Área ardida em 2009 já supera a dos últimos três anos
02.10.2009
Lusa, PÚBLICO

Os fogos florestais ocorridos até ao final de Setembro em Portugal colocam já este ano como o pior desde 2005. Dados ontem avançados pela Autoridade Nacional de Protecção Civil (ANPC) indicam que a área ardida chega já a cerca 77 mil hectares, contra pouco mais de 75 mil em 2006, 31 mil em 2007 e 17 mil em 2008.

O último balanço da Autoridade Florestal Nacional, referente ao período de Janeiro a 15 de Setembro, colocava a área ardida em 58.612 hectares. Mas desde então, houve mais 3623 incêndios florestais, segundo a base de dados online da ANPC. Agora, o área ardida chega a 77.131 hectares.

Este valor ainda está abaixo da meta fixada pelo Governo no Plano Nacional de Defesa da Floresta contra Incêndios – a de não ultrapassar 100.000 hectares por ano. Mas o Outono nem sempre é um mês tranquilo. Em 2007, arderam 12.460 hectares de matos e povoamentos florestais a partir de Outubro – a maior parte em Novembro.

O comandante operacional da ANPC, Gil Martins, disse ontem que 40 por cento dos fogos deste ano começaram durante a noite, o que sugere causas humanas. “Houve um aumento significativo do número de incêndios à noite”, disse Gil Martins, numa conferência de imprensa, citado pela agência Lusa.

Na contabilidade deste ano, quase 70 por cento de todos os incêndios tiveram origem humana, 30 por cento deveram-se a causas indeterminadas e um por cento, a causas naturais. De acordo com Mourato Cabrita, segundo comandante-geral da GNR, o número de fogos criminosos “mais do que duplicou”. Também houve um aumento no número de contra-ordenações.

“As câmaras deviam exercer mais a sua capacidade coerciva sobre os cidadãos e exercer uma acção repressiva em caso de não cumprimento da lei”, disse Mourato Cabrita, dado o exemplo da limpeza das matas.

A maior parte da área ardida este ano (72 por cento) refere-se a matos, o que significa um menor impacto sobre a floresta propriamente dita.
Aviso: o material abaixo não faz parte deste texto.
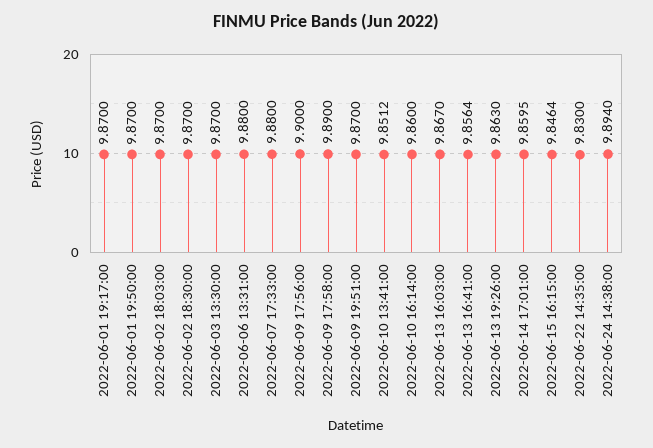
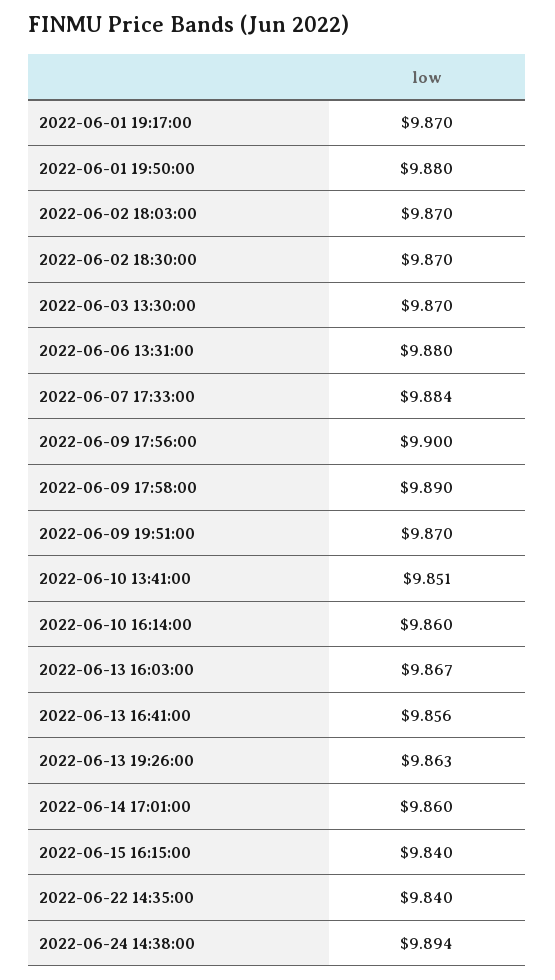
2022-06-01 19:50:00: 9.87 -> 9.88
2022-06-07 17:33:00: 9.88 -> 9.884
2022-06-15 16:15:00: 9.8464 -> 9.84
2022-06-22 14:35:00: 9.83 -> 9.84

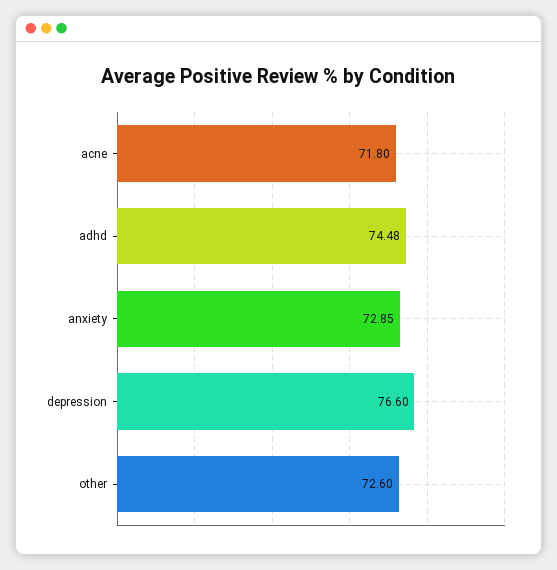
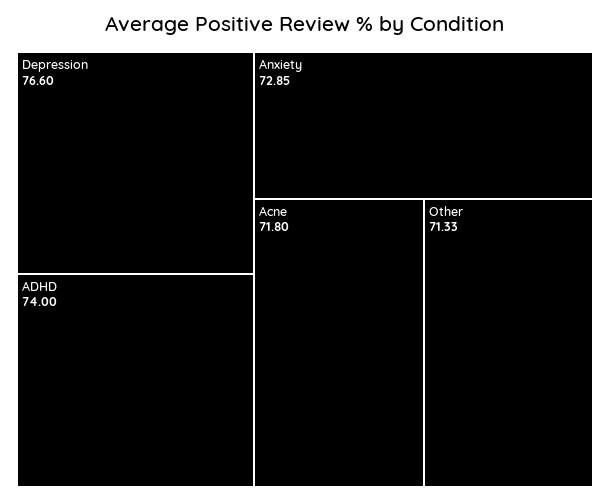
adhd: 74.48 -> 74
other: 72.6 -> 71.33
Os meios aéreos fizeram mais 50 por cento de horas de voo do que em 2008 (6.230 face a 4.091) e descarregaram 66 milhões de litros de água para apagar os fogos, o equivalente a 40 piscinas olímpicas.

O comandante Gil Martins considerou, no entanto, que 2008 e 2007 foram “anos muito bons, mas não eram consolidados”, e salientou que o valor deste ano (até 30 de Setembro) está ainda abaixo da meta de 100 mil hectares de área ardida anual.

O responsável da Protecção Civil lembrou também que “não é possível alterar os comportamentos” de repente.

“Se tivessemos tido o mesmo número de ocorrências provavelmente teríamos a mesma área ardida. O dispositivo [de combate a incêndios] não tem sucesso se não tiver a colaboração de toda a gente”, frisou.